Within the millions of patents issued by the US Patent office, it is still unlikely that anyone has patented a ramjet powered, hydraulically operated, computer controlled communion dispenser.  It is unlikely that anyone ever will; and even less likely that anyone would build it, let alone buy it.  Even in the largest of churches, communion is given by hand.

Hands; human hands are the tools which bring the Bread of Life to the Christian. 

· Some of those hands are worker’s hands—rough, callused in places of wear, belonging to men whose lives and livelihoods are a matter of touch.  Reality is something you must be able to touch, even if it is only in symbols.  The hands that fix the pipes, build the houses or drive the trucks are fit to bring the real Christ to His people.

· Some of those hands are thinker’s hands—hands with little wear and tear, but minds which were built by God to comprehend what is meant in the Lord’s Supper.  Deep are the depths of the human mind; no match for the infinite deeps of the mind of God.  They cannot know everything, but what they can know, they must know.  These hands, too, know sacred things when they touch them.
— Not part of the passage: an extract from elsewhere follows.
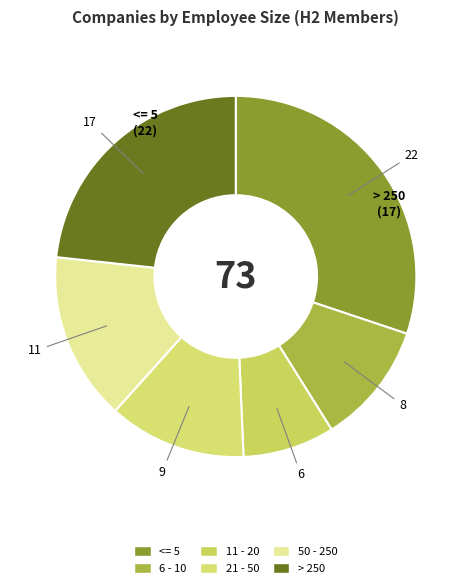

To the nearest percent, what is the difference between the 50 - 250 and 6 - 10 slice percentages?

4%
· Some, alas, are careless hands—hands belonging to those who appear to be pious enough, but harbor within their hearts a callous not found on their hands.  Would that it was on their hands!  We cannot know these immediately; but by their fruits, in time, they shall be revealed.

Hands, human hands; four fingers and an opposable thumb.  The same hands that work in the factory, store or office are allowed to handle the most sacred of things:  the body and blood of Christ.  For does He not say, “This is My body; this is My blood?”  Hands and holiness seem completely linked:

· With hands we consecrate those whose lives are a service to our Lord.  By the laying on of hands we confirm, our spirits with the Holy Spirit, that the one so consecrated goes forth with our blessing—and accountability.

· With hands we bless, whether it is a blessing of infants held in our hands, a bag of groceries carried by hand or merely the hand of welcome—our hands do the work.

· With lifted hands we praise the Lord, whatever the tempo of the song.  We are to “lift up holy hands to Him.”

There is more.  At the Last Supper, holy hands broke the bread, calling it His body.  We know that.  But do we remember the greatest use of hands—as a witness.  For Christ, appearing to Thomas, invited him to put his fingers in the holes where the nails had held Him to the Cross.  So when you look down at your hands as you partake in Communion, remember the hands pierced and nailed to the cruel cross—nailed, for you, and for me.